→ Exercise requirements: Transcribe the data that follows, exactly and in full.
[[ Material shown open ]]
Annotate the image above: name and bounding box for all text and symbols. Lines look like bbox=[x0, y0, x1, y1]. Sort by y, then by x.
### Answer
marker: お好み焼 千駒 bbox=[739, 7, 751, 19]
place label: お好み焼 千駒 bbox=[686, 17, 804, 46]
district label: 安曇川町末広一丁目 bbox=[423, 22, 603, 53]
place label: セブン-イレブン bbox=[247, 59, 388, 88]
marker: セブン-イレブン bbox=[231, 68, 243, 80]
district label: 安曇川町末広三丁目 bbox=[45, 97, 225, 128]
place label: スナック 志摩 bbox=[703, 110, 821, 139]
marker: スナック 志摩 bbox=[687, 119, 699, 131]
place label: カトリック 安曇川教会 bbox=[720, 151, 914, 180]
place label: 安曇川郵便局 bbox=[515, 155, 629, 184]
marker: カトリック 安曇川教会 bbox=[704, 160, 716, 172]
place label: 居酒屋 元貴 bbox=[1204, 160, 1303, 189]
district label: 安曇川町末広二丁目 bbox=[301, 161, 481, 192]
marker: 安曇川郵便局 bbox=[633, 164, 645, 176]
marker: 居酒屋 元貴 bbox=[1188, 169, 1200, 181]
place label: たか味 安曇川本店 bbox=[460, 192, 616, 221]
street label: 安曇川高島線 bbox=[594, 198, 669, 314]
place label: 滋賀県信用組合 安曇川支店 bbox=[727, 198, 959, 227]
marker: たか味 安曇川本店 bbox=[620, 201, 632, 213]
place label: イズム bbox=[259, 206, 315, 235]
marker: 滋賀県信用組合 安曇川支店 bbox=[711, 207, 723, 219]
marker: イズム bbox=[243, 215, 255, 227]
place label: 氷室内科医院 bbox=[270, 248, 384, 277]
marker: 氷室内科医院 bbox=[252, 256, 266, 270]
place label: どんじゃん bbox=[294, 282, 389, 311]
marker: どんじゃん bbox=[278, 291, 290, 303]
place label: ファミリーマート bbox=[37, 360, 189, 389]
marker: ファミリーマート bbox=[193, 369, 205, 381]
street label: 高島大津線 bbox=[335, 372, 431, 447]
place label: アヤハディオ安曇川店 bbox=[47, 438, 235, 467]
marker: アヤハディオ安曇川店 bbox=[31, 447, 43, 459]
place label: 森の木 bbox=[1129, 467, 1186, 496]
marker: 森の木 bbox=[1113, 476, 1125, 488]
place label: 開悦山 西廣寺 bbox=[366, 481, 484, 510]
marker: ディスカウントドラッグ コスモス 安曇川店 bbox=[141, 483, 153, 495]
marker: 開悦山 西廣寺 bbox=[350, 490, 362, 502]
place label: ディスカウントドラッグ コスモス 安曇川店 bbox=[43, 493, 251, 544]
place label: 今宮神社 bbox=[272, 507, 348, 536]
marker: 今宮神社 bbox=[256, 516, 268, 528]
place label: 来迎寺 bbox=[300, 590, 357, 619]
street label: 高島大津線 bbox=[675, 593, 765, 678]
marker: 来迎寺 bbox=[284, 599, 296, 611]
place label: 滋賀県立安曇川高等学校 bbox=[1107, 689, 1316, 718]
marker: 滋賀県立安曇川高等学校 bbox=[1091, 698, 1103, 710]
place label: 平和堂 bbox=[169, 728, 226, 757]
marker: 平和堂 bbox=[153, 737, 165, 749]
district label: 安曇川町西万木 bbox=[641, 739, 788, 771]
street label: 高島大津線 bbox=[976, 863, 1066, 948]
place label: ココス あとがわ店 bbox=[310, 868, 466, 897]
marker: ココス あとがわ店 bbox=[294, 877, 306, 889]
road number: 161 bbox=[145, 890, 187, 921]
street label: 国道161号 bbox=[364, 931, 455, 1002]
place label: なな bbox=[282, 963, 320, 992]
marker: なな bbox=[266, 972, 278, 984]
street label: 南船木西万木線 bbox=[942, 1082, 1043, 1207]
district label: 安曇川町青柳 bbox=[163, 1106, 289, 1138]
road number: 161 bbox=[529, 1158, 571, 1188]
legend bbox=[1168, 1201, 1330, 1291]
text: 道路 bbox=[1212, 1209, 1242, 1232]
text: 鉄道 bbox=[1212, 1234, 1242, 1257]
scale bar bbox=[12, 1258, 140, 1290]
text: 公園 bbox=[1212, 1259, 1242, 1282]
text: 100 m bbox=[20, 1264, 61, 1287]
[[ Material shown closed ]]
→ Exercise output:
Annotate the image above: name and bounding box for all text and symbols. Lines look like bbox=[x0, y0, x1, y1]. Sort by y, then by x.
### Answer
marker: お好み焼 千駒 bbox=[739, 7, 751, 19]
place label: お好み焼 千駒 bbox=[686, 17, 804, 46]
district label: 安曇川町末広一丁目 bbox=[423, 22, 603, 53]
place label: セブン-イレブン bbox=[247, 59, 388, 88]
marker: セブン-イレブン bbox=[231, 68, 243, 80]
district label: 安曇川町末広三丁目 bbox=[45, 97, 225, 128]
place label: スナック 志摩 bbox=[703, 110, 821, 139]
marker: スナック 志摩 bbox=[687, 119, 699, 131]
place label: カトリック 安曇川教会 bbox=[720, 151, 914, 180]
place label: 安曇川郵便局 bbox=[515, 155, 629, 184]
marker: カトリック 安曇川教会 bbox=[704, 160, 716, 172]
place label: 居酒屋 元貴 bbox=[1204, 160, 1303, 189]
district label: 安曇川町末広二丁目 bbox=[301, 161, 481, 192]
marker: 安曇川郵便局 bbox=[633, 164, 645, 176]
marker: 居酒屋 元貴 bbox=[1188, 169, 1200, 181]
place label: たか味 安曇川本店 bbox=[460, 192, 616, 221]
street label: 安曇川高島線 bbox=[594, 198, 669, 314]
place label: 滋賀県信用組合 安曇川支店 bbox=[727, 198, 959, 227]
marker: たか味 安曇川本店 bbox=[620, 201, 632, 213]
place label: イズム bbox=[259, 206, 315, 235]
marker: 滋賀県信用組合 安曇川支店 bbox=[711, 207, 723, 219]
marker: イズム bbox=[243, 215, 255, 227]
place label: 氷室内科医院 bbox=[270, 248, 384, 277]
marker: 氷室内科医院 bbox=[252, 256, 266, 270]
place label: どんじゃん bbox=[294, 282, 389, 311]
marker: どんじゃん bbox=[278, 291, 290, 303]
place label: ファミリーマート bbox=[37, 360, 189, 389]
marker: ファミリーマート bbox=[193, 369, 205, 381]
street label: 高島大津線 bbox=[335, 372, 431, 447]
place label: アヤハディオ安曇川店 bbox=[47, 438, 235, 467]
marker: アヤハディオ安曇川店 bbox=[31, 447, 43, 459]
place label: 森の木 bbox=[1129, 467, 1186, 496]
marker: 森の木 bbox=[1113, 476, 1125, 488]
place label: 開悦山 西廣寺 bbox=[366, 481, 484, 510]
marker: ディスカウントドラッグ コスモス 安曇川店 bbox=[141, 483, 153, 495]
marker: 開悦山 西廣寺 bbox=[350, 490, 362, 502]
place label: ディスカウントドラッグ コスモス 安曇川店 bbox=[43, 493, 251, 544]
place label: 今宮神社 bbox=[272, 507, 348, 536]
marker: 今宮神社 bbox=[256, 516, 268, 528]
place label: 来迎寺 bbox=[300, 590, 357, 619]
street label: 高島大津線 bbox=[675, 593, 765, 678]
marker: 来迎寺 bbox=[284, 599, 296, 611]
place label: 滋賀県立安曇川高等学校 bbox=[1107, 689, 1316, 718]
marker: 滋賀県立安曇川高等学校 bbox=[1091, 698, 1103, 710]
place label: 平和堂 bbox=[169, 728, 226, 757]
marker: 平和堂 bbox=[153, 737, 165, 749]
district label: 安曇川町西万木 bbox=[641, 739, 788, 771]
street label: 高島大津線 bbox=[976, 863, 1066, 948]
place label: ココス あとがわ店 bbox=[310, 868, 466, 897]
marker: ココス あとがわ店 bbox=[294, 877, 306, 889]
road number: 161 bbox=[145, 890, 187, 921]
street label: 国道161号 bbox=[364, 931, 455, 1002]
place label: なな bbox=[282, 963, 320, 992]
marker: なな bbox=[266, 972, 278, 984]
street label: 南船木西万木線 bbox=[942, 1082, 1043, 1207]
district label: 安曇川町青柳 bbox=[163, 1106, 289, 1138]
road number: 161 bbox=[529, 1158, 571, 1188]
legend bbox=[1168, 1201, 1330, 1291]
text: 道路 bbox=[1212, 1209, 1242, 1232]
text: 鉄道 bbox=[1212, 1234, 1242, 1257]
scale bar bbox=[12, 1258, 140, 1290]
text: 公園 bbox=[1212, 1259, 1242, 1282]
text: 100 m bbox=[20, 1264, 61, 1287]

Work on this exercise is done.